Mazat, da UFRJ: a Síria é o jogo da Rússia
Camila Almeida Durante toda a campanha, o presidente eleito dos Estados Unidos, Donald Trump, demonstrou interesse em se aproximar de um inimigo histórico americano: a Rússia. A inquietante aliança começa a se delinear com a formação de sua equipe, e pode redesenhar toda a geopolítica mundial. Para o economista Numa Mazat, professor da Universidade Federal do […]
Da Redação
Publicado em 16 de dezembro de 2016 às 14h41.
Última atualização em 22 de junho de 2017 às 18h49.
Camila Almeida
Durante toda a campanha, o presidente eleito dos Estados Unidos, Donald Trump, demonstrou interesse em se aproximar de um inimigo histórico americano: a Rússia. A inquietante aliança começa a se delinear com a formação de sua equipe, e pode redesenhar toda a geopolítica mundial. Para o economista Numa Mazat, professor da Universidade Federal do Rio de Janeiro (UFRJ) e PhD em economia política internacional, com mestrado e doutorado focados na Rússia, também interessa a Vladimir Putin costurar essa aproximação, numa oportunidade para alavancar a economia. Em entrevista a EXAME Hoje, Mazat falou sobre o poder de articulação do presidente russo, os interesses dos países europeus nessa aliança e o quanto a atuação dos russos na Síria tem sido crucial para colocar a Rússia em destaque.

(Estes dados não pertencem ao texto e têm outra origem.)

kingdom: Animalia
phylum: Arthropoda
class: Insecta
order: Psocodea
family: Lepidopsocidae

O que justifica o interesse de Donald Trump em se aproximar da Rússia?
Em várias oportunidades, Trump falou que admirava a figura de Vladimir Putin, que se identificava com os interesses russos. Em linhas gerais, Trump tem assinalado uma vontade de se afastar das pendências globalizantes que molestaram os Estados Unidos durante os governos de George Bush e Barack Obama. Então, durante o governo de Obama, a luta contra o terrorismo virou uma questão de segunda ordem. E, sem dúvidas, em se tratando de terrorismo, melhor criar uma aliança com os russos do que lutar contra eles. Mas ainda não se sabe o que Trump deve fazer, há muita incerteza. Há uma antipatia muito enraizada nos Estados Unidos, proveniente das administrações anteriores, que provavelmente vão tornar isso difícil. É uma mudança muito brusca de retórica. Ele provavelmente vai ser enquadrado por representantes técnicos do Estado e do Pentágono. Desde 1980, no governo de Ronald Reagan, que o país tem seguido esse caminho, que se tornou central para a economia americana.

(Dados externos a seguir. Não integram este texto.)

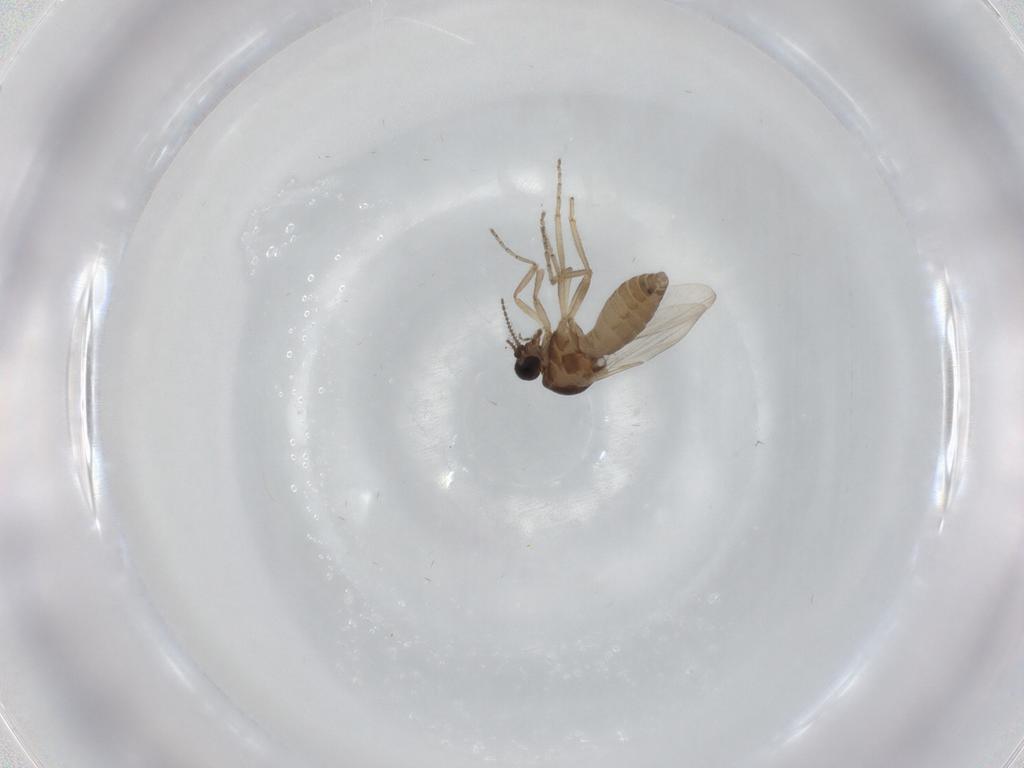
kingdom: Animalia
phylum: Arthropoda
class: Insecta
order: Diptera
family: Ceratopogonidae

Por que a antipatia com a Rússia se tornou central para a economia dos Estados Unidos?
Depois da deflagração da guerra ao terror com o atentado de 11 de setembro, a Rússia tem cada vez mais sido designada como um inimiga. Nos Estados Unidos, o complexo militar industrial é crucial e extremamente inovador. Dizer que vai se aproximar da Rússia não se configura exatamente um perigo, uma vez que o motivo principal para a aproximação tem sido o de manter uma força de defesa. Porém, a justificativa histórica para novos projetos, como os escudos antimísseis, por exemplo, sempre estiveram relacionados ao perigo russo. Ter a Rússia como inimiga foi o que deu a essa indústria capacidade de projeção. O que poderia ser interesssante: durante a campanha, Trump reforçou uma hostilidade em relacão à China e sua concorrência mundial. Então, com uma série de posições estranhas adotadas com a China, mesmo com forte estreitamento das relações econômicas, pode ser que ele volte a definir a China como inimigo para substituir a Rússia.
E qual seria o interesse da Rússia nessa aproximação com os Estados Unidos?
Desde que Putin virou presidente, ele focou em reconstruiu a economia do país. O PIB russo, entre 1991 e 1998, caiu pela metade, caso único na história econômica moderna. E, desde sempre, Putin alimentou um desejo particular de colaborar com os Estados Unidos e com o Ocidente. Então, poderia, sim, haver uma reaproximação da Rússia, porque o país tem interesse em desfazer impasses econômicos.
A Rússia tem comprado briga com os países da Europa, especialmente por causa do apoio à guerra na Síria, que tem provocado um forte fluxo de migração. O fato de os Estados Unidos se aproximarem da Rússia não os afasta do mundo ocidental?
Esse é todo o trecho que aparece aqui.